[Text extractions by page]
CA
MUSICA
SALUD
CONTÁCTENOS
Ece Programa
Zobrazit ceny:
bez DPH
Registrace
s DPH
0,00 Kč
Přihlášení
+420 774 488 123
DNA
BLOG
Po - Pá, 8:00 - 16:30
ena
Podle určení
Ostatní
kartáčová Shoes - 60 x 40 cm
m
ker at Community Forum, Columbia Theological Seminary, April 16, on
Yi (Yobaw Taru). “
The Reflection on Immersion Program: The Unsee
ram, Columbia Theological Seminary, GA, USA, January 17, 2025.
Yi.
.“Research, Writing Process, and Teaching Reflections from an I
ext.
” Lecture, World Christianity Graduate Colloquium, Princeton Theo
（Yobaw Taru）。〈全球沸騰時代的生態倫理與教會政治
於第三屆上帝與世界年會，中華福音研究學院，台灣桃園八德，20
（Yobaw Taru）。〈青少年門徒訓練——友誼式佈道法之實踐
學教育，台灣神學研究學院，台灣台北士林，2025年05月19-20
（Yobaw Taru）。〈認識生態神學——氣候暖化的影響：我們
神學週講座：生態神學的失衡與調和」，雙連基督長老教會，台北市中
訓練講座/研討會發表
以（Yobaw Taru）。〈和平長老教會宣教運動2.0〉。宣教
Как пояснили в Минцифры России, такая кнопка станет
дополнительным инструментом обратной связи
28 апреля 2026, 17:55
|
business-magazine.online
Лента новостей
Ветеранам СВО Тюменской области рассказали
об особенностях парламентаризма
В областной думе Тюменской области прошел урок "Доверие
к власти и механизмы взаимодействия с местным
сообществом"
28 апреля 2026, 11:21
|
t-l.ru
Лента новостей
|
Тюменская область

▶ [WHAT YOU NEED TO DO] Please reproduce the text of every item above line by line, without changing anything.

▶ [PROBLEM SOLUTION]
CA
MUSICA
SALUD
CONTÁCTENOS
Ece Programa
Zobrazit ceny:
bez DPH
Registrace
s DPH
0,00 Kč
Přihlášení
+420 774 488 123
DNA
BLOG
Po - Pá, 8:00 - 16:30
ena
Podle určení
Ostatní
kartáčová Shoes - 60 x 40 cm
m
ker at Community Forum, Columbia Theological Seminary, April 16, on
Yi (Yobaw Taru). “
The Reflection on Immersion Program: The Unsee
ram, Columbia Theological Seminary, GA, USA, January 17, 2025.
Yi.
.“Research, Writing Process, and Teaching Reflections from an I
ext.
” Lecture, World Christianity Graduate Colloquium, Princeton Theo
（Yobaw Taru）。〈全球沸騰時代的生態倫理與教會政治
於第三屆上帝與世界年會，中華福音研究學院，台灣桃園八德，20
（Yobaw Taru）。〈青少年門徒訓練——友誼式佈道法之實踐
學教育，台灣神學研究學院，台灣台北士林，2025年05月19-20
（Yobaw Taru）。〈認識生態神學——氣候暖化的影響：我們
神學週講座：生態神學的失衡與調和」，雙連基督長老教會，台北市中
訓練講座/研討會發表
以（Yobaw Taru）。〈和平長老教會宣教運動2.0〉。宣教
Как пояснили в Минцифры России, такая кнопка станет
дополнительным инструментом обратной связи
28 апреля 2026, 17:55
|
business-magazine.online
Лента новостей
Ветеранам СВО Тюменской области рассказали
об особенностях парламентаризма
В областной думе Тюменской области прошел урок "Доверие
к власти и механизмы взаимодействия с местным
сообществом"
28 апреля 2026, 11:21
|
t-l.ru
Лента новостей
|
Тюменская область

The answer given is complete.